Esau kommt ihm in Begleitung von 400 Männern entgegen. Jakob wird angst und bange. Seine schlimmsten Befürchtungen scheinen sich zu bewahrheiten. Um nach einem Angriff nicht alles zu verlieren, teilt er sein Hab und Gut auf zwei Lager auf. So hofft er, wenigstens eines der zwei Lager retten zu können.
Jakob fleht Gott an, sich doch des ihm gemachten Versprechens zu erinnern und zu verhindern, dass seiner Familie und ihm Schaden zugefügt wird.
In der Hoffnung, seinen Bruder zu besänftigen, lässt er ihm grosszügig zusammengestellte Herden durch Knechte entgegenführen.

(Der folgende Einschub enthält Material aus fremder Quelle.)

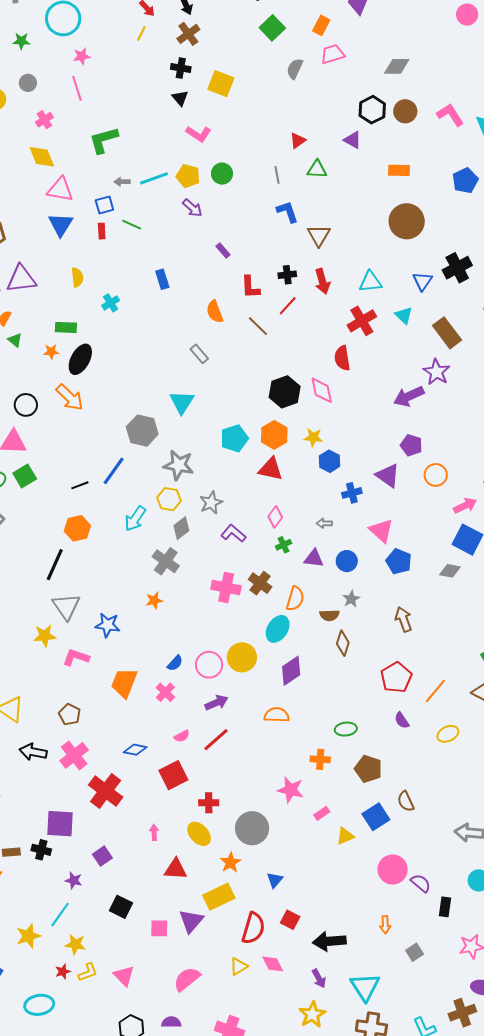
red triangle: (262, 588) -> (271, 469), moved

Jakob bringt seine Familie und seinen Besitz über den Jabbok Fluss und kehrt allein an das andere Ufer zurück. Dort kämpft er während der gesamten Nacht bis zum Morgengrauen mit einem Mann. Der Kampf endet unentschieden. Zuletzt schlug der Unbekannte derart heftig auf Jakobs Hüfte, dass sie sich ausrenkte, er wollte den Kampf offensichtlich mit dem anbrechenden morgen beenden. Jakob liess aber nicht ab von ihm und verlangte, von ihm zuvor gesegnet zu werden.
Eine seltsam anmutende Forderung. Hat Jakob gespürt, dass es Gott war, mit dem er gekämpft hatte? Noch seltsamer ist die Reaktion des Fremden. «Nicht mehr Jakob wird man dich nennen, sondern Israel (Gottesstreiter); denn mit Gott und Menschen hast du gestritten und hast gewonnen.» Statt Israel seinen Namen zu sagen, segnete er ihn und verschwand. Das Wort «mit» könnte einen Hinweis darauf geben, dass Jakob den Angreifer kannte und sie einander ebenbürtig zumindest an physischer Kraft waren. Kämpft man «miteinander», legt man neue Positionen fest, es muss keinen Sieger geben. Kämpft man aber «gegeneinander», so muss es einen Sieger und einen Verlierer geben.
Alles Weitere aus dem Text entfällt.